Dana-Farber Cancer Institute – Harvard Medical School
Metastatic breast cancer (MBC) – breast cancer that has spread to other organs – unfortunately remains incurable. In spite of the increasing number of treatments available that can benefit patients with MBC, the disease eventually develops resistance to each therapy. As such, there is a critical need to characterize resistance in patients as insights have the potential for rapid translation to improve quality of life and survival.
Most breast cancers express the estrogen receptor (ER). As these depend on estrogen, hormonal therapies are a mainstay of treatment. However, their efficacy is also limited by resistance. In fact, most breast cancer-related deaths result from ER+ MBC that develops resistance to hormonal therapy. One apparent pathway to resistance in ER+ tumors is for the cancer to become ER-negative. This phenomenon of “ER loss” impacts a substantial number of patients, limits treatment options, and is associated with worse outcomes, but remains poorly understood.
In this project we aim to characterize two fundamental aspects of ER loss by combining direct evaluation of biopsy samples from patients whose tumors exhibit ER loss with mechanistic studies in breast cancer cell lines: 1) the causes of ER loss, and 2) the ways that tumors continue to progress following ER loss. The long-term goal of this work is to direct the development of more effective treatments. Identifying the mechanisms by which tumors grow following ER loss should reveal new ways to treat tumors that have lost ER and understanding the causes of ER loss could enable the development of therapeutic strategies to delay or even prevent ER loss.

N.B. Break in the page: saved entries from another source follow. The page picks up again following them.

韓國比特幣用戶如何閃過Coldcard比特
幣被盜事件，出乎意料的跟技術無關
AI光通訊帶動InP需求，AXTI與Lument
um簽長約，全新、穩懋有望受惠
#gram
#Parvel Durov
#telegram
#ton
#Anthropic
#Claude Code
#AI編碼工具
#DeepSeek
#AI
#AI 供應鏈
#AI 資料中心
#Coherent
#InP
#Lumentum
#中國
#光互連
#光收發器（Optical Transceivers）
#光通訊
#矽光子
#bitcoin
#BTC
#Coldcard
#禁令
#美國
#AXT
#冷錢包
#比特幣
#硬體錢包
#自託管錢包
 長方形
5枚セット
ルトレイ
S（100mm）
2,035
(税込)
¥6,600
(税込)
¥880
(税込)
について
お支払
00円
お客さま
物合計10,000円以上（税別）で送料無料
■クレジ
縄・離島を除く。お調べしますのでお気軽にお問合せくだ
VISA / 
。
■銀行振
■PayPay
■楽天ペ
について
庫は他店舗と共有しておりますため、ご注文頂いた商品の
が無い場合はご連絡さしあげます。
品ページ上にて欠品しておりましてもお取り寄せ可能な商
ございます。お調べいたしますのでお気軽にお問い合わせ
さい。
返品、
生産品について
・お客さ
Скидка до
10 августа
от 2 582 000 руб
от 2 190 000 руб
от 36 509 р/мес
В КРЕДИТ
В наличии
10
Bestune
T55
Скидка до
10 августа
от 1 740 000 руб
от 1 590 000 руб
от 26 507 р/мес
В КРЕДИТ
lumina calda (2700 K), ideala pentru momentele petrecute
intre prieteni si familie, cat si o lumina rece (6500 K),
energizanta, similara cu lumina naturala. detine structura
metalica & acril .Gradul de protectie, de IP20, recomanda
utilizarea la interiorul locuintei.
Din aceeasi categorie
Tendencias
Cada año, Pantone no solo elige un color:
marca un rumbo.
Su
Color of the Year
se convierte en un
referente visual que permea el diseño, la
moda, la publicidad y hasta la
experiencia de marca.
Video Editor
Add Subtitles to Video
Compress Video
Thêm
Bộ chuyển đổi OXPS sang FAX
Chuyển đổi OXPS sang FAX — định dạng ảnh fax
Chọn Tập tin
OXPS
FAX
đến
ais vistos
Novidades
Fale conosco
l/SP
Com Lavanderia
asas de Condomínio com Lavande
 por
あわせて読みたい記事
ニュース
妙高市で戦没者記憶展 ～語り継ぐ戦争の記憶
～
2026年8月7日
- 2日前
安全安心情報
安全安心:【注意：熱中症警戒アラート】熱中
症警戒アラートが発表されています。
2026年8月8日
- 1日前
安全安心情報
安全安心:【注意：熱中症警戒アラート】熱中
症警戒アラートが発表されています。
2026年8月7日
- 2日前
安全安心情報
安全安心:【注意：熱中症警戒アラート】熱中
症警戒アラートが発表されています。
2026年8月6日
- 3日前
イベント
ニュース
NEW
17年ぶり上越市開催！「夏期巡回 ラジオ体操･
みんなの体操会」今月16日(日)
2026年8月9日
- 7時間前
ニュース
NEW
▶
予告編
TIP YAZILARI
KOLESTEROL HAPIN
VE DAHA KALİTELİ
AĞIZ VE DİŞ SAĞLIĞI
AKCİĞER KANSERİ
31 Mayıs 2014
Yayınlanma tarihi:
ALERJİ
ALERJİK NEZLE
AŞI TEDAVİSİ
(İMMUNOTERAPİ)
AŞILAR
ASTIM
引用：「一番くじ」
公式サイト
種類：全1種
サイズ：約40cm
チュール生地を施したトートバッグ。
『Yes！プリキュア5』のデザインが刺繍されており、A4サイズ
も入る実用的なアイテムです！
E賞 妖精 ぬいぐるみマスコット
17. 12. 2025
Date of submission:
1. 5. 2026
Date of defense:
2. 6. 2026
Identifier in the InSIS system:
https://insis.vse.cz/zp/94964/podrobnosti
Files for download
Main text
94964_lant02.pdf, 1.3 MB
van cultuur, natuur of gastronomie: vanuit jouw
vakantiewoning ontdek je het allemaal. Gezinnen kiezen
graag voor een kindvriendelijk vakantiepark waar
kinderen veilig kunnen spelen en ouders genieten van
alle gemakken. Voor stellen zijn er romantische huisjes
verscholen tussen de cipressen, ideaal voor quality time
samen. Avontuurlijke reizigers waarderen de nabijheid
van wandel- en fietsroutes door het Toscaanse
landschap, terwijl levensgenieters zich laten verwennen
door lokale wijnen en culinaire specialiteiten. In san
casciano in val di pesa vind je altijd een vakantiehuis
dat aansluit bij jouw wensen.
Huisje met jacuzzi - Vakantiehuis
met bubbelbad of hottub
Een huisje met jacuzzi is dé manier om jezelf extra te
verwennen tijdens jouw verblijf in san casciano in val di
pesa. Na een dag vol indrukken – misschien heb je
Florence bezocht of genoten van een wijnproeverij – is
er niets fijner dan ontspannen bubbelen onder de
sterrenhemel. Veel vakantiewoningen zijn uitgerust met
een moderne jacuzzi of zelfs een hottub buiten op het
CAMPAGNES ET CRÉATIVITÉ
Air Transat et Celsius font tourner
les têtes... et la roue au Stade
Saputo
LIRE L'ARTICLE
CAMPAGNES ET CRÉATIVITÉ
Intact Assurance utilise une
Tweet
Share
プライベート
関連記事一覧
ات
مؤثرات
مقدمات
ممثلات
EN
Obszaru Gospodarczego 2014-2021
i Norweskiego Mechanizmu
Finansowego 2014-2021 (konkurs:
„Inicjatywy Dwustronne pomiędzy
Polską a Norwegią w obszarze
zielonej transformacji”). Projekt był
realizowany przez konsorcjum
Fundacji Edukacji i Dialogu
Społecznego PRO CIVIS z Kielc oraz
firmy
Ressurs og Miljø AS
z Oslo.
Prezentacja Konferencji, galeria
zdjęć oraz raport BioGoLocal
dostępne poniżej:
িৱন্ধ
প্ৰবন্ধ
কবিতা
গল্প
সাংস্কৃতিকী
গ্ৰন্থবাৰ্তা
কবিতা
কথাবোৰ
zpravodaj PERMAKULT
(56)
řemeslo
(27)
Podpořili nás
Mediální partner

Dr. Abravanel received his undergraduate degree from Duke University in 2006, followed by a PhD in Cell and Molecular Biology and an MD through the University of Pennsylvania Medical Scientist Training Program. He went on to complete a residency in Internal Medicine at Brigham and Women’s Hospital. He is currently a fellow in Medical Oncology in the Dana-Farber/Mass General Brigham program. In 2018 he joined the laboratories of Dr. Nikhil Wagle and Dr. Joan Brugge as a postdoctoral fellow, where his research focuses on the role of intratumor heterogeneity in metastatic breast cancer progression and therapeutic resistance.